● Dataset:
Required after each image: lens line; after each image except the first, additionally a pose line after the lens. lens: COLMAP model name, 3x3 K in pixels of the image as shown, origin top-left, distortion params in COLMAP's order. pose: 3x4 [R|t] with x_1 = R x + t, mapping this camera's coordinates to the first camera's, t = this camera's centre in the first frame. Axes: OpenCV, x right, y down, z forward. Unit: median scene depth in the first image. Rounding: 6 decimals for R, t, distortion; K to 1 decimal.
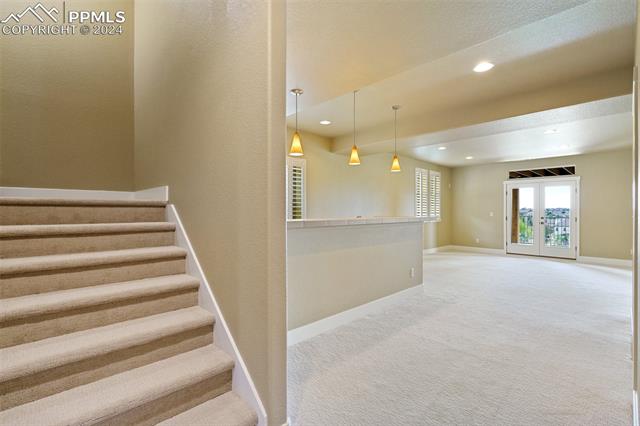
lens RADIAL K [[294.5, 0, 314.6], [0, 294.5, 210.7], [0, 0, 1]] dist [-0.008374, 0.001181]
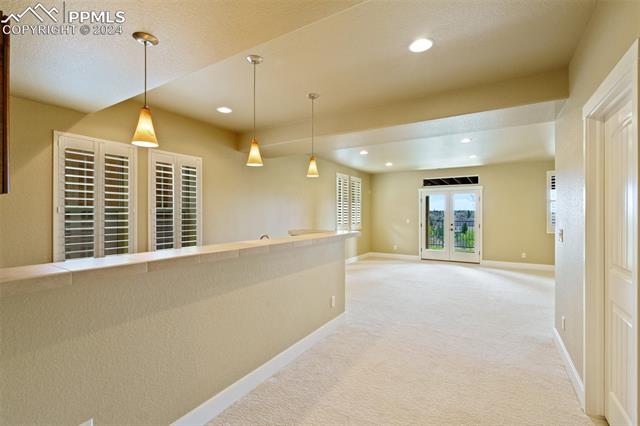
lens RADIAL K [[294.5, 0, 320.2], [0, 294.5, 214.0], [0, 0, 1]] dist [-0.008374, 0.001181]
pose [[0.962363, -0.005982, 0.271703, 0.051364], [0.005732, 0.999982, 0.001716, -0.022126], [-0.271708, -0.000094, 0.962380, 0.148239]]
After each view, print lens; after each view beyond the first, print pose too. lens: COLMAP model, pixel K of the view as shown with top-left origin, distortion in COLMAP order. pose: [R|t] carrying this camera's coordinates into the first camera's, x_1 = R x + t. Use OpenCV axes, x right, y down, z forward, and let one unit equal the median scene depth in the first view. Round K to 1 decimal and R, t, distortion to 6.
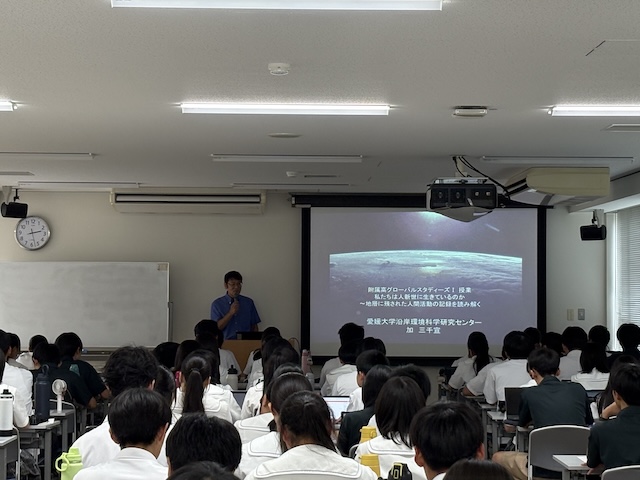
lens RADIAL K [[1649.7, 0, 319.8], [0, 1649.7, 240.6], [0, 0, 1]] dist [0.027882, 0.000000]
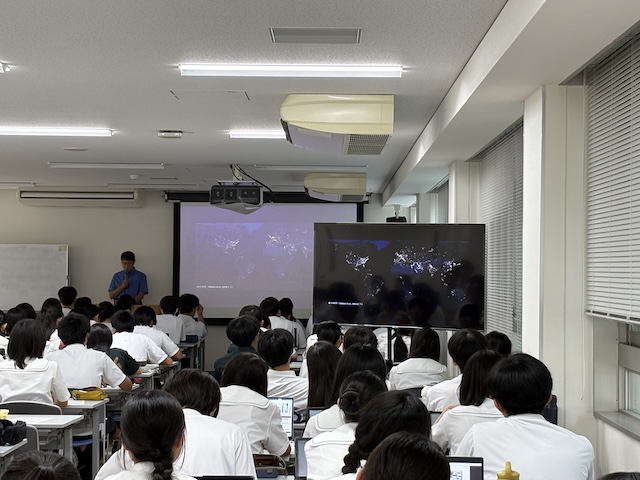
lens RADIAL K [[1362.2, 0, 320.2], [0, 1362.2, 240.1], [0, 0, 1]] dist [0.081692, 0.000000]
pose [[0.999977, 0.003087, 0.006076, 0.103767], [-0.003138, 0.999960, 0.008343, 0.000195], [-0.006050, -0.008362, 0.999947, -0.069812]]
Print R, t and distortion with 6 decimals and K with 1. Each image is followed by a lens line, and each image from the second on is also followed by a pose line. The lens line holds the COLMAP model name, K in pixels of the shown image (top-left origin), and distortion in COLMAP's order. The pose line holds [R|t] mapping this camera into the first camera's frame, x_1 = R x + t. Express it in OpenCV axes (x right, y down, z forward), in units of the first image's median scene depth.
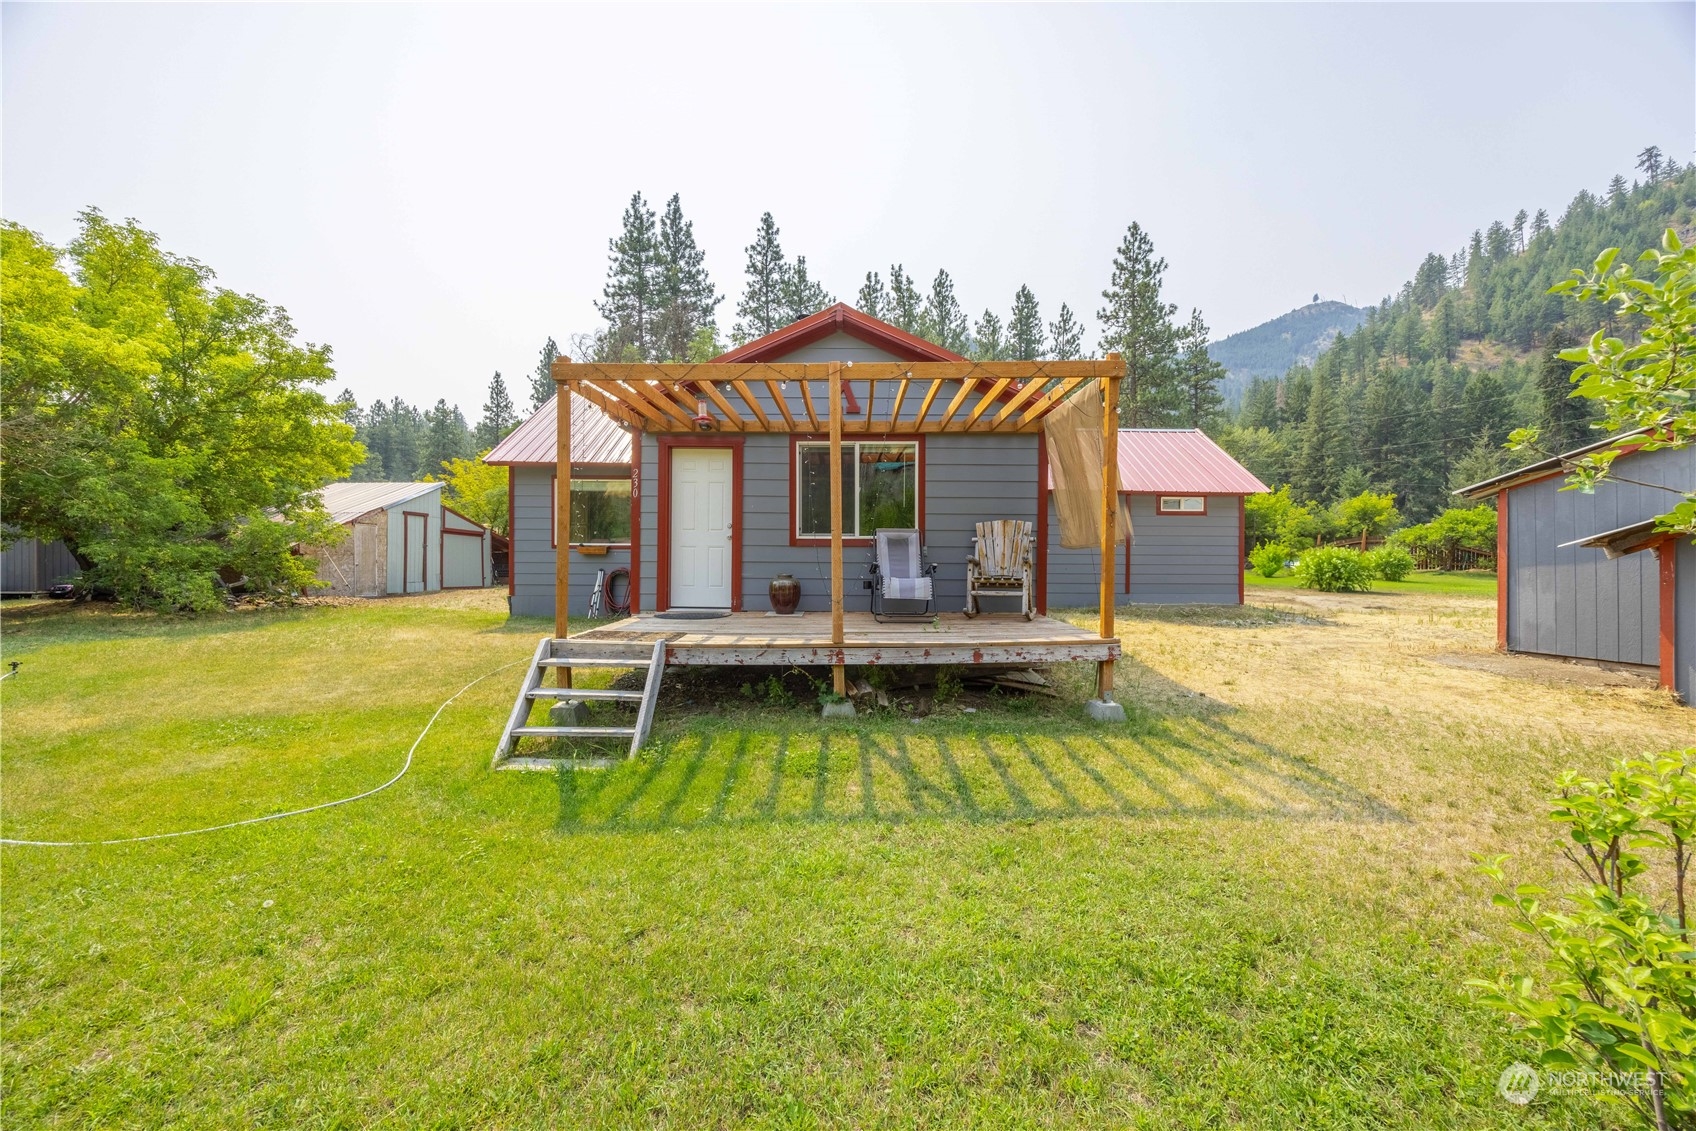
lens RADIAL K [[644.1, 0, 841.5], [0, 644.1, 560.0], [0, 0, 1]] dist [-0.005267, 0.000199]
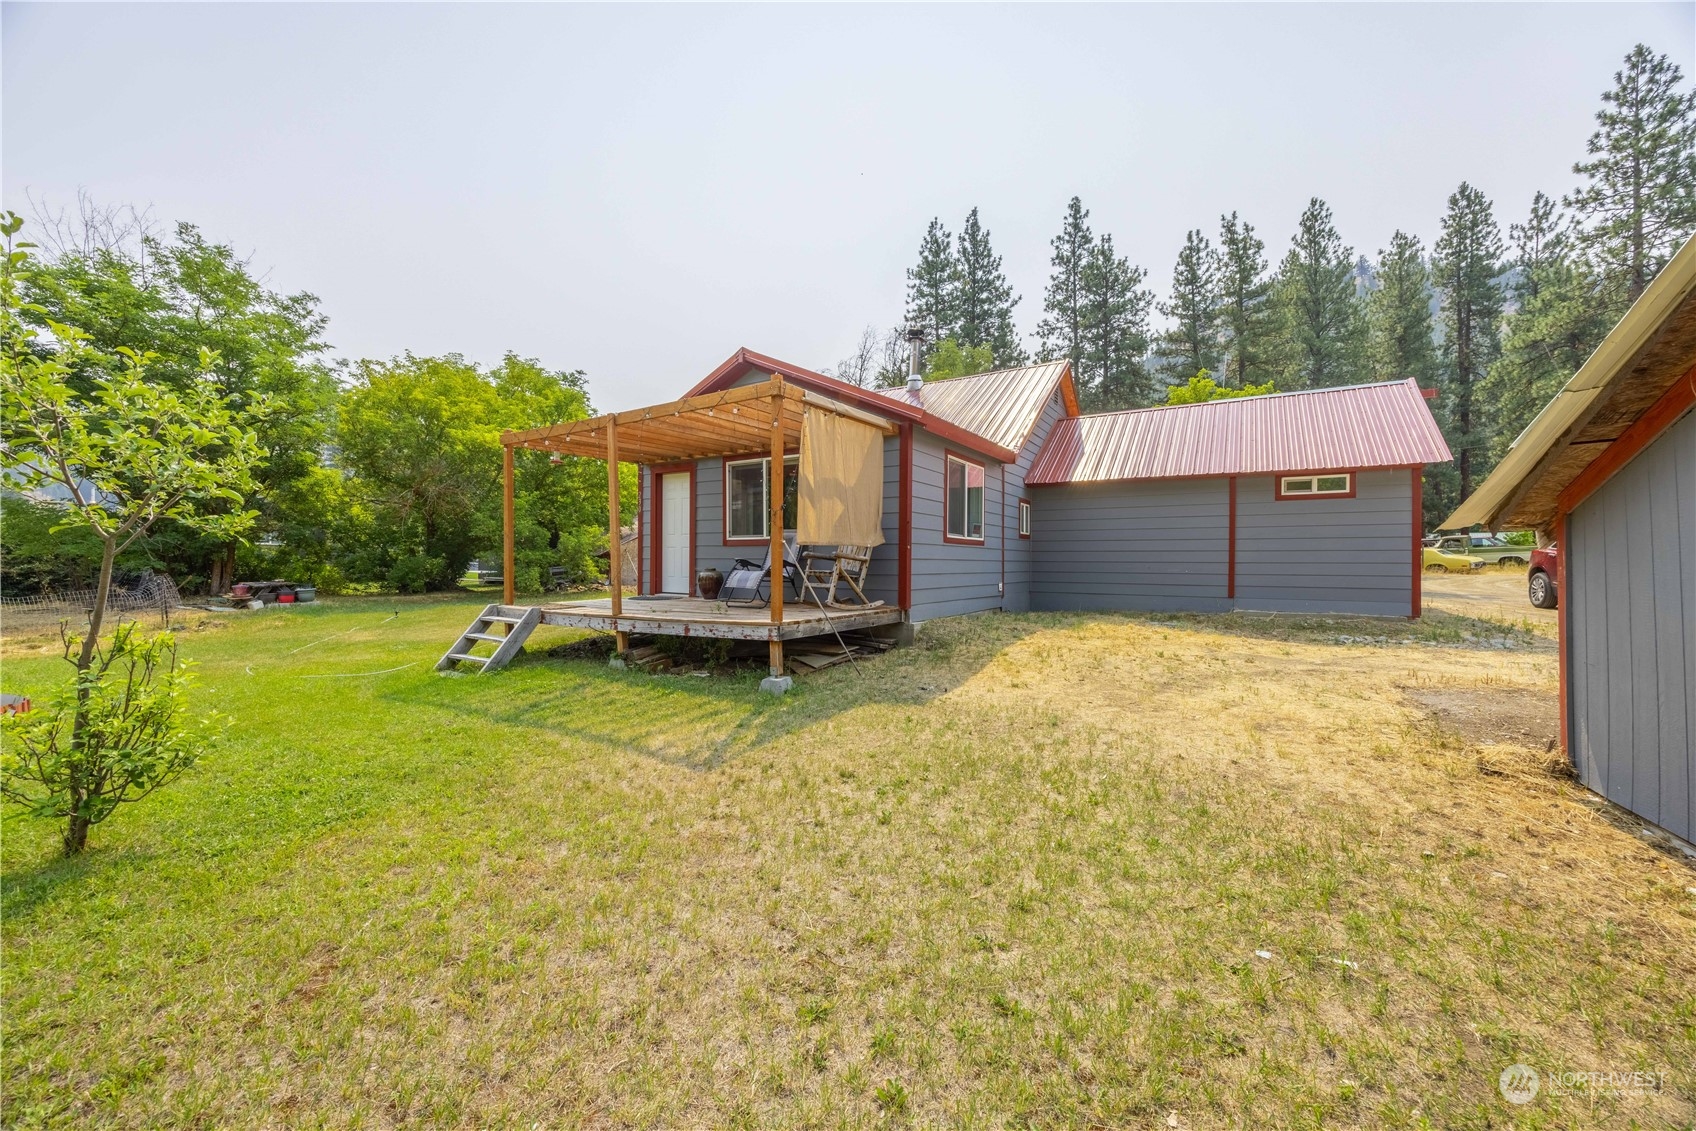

● Your task:
Please repeat everything in the data above except the pictures, exactly as it reads.

● Task answer:
Required after each image: lens line; after each image except the first, additionally a pose line after the lens. lens: COLMAP model name, 3x3 K in pixels of the image as shown, origin top-left, distortion params in COLMAP's order. pose: 3x4 [R|t] with x_1 = R x + t, mapping this camera's coordinates to the first camera's, t = this camera's centre in the first frame. Axes: OpenCV, x right, y down, z forward. Unit: median scene depth in the first image. Rounding: 6 decimals for R, t, distortion; K to 1 decimal.
lens RADIAL K [[294.5, 0, 314.6], [0, 294.5, 210.7], [0, 0, 1]] dist [-0.008374, 0.001181]
lens RADIAL K [[294.5, 0, 320.2], [0, 294.5, 214.0], [0, 0, 1]] dist [-0.008374, 0.001181]
pose [[0.962363, -0.005982, 0.271703, 0.051364], [0.005732, 0.999982, 0.001716, -0.022126], [-0.271708, -0.000094, 0.962380, 0.148239]]
After each view, print lens; after each view beyond the first, print pose too. lens: COLMAP model, pixel K of the view as shown with top-left origin, distortion in COLMAP order. pose: [R|t] carrying this camera's coordinates into the first camera's, x_1 = R x + t. Use OpenCV axes, x right, y down, z forward, and let one unit equal the median scene depth in the first view. Round K to 1 decimal and R, t, distortion to 6.
lens RADIAL K [[1649.7, 0, 319.8], [0, 1649.7, 240.6], [0, 0, 1]] dist [0.027882, 0.000000]
lens RADIAL K [[1362.2, 0, 320.2], [0, 1362.2, 240.1], [0, 0, 1]] dist [0.081692, 0.000000]
pose [[0.999977, 0.003087, 0.006076, 0.103767], [-0.003138, 0.999960, 0.008343, 0.000195], [-0.006050, -0.008362, 0.999947, -0.069812]]
Print R, t and distortion with 6 decimals and K with 1. Each image is followed by a lens line, and each image from the second on is also followed by a pose line. The lens line holds the COLMAP model name, K in pixels of the shown image (top-left origin), and distortion in COLMAP's order. The pose line holds [R|t] mapping this camera into the first camera's frame, x_1 = R x + t. Express it in OpenCV axes (x right, y down, z forward), in units of the first image's median scene depth.
lens RADIAL K [[644.1, 0, 841.5], [0, 644.1, 560.0], [0, 0, 1]] dist [-0.005267, 0.000199]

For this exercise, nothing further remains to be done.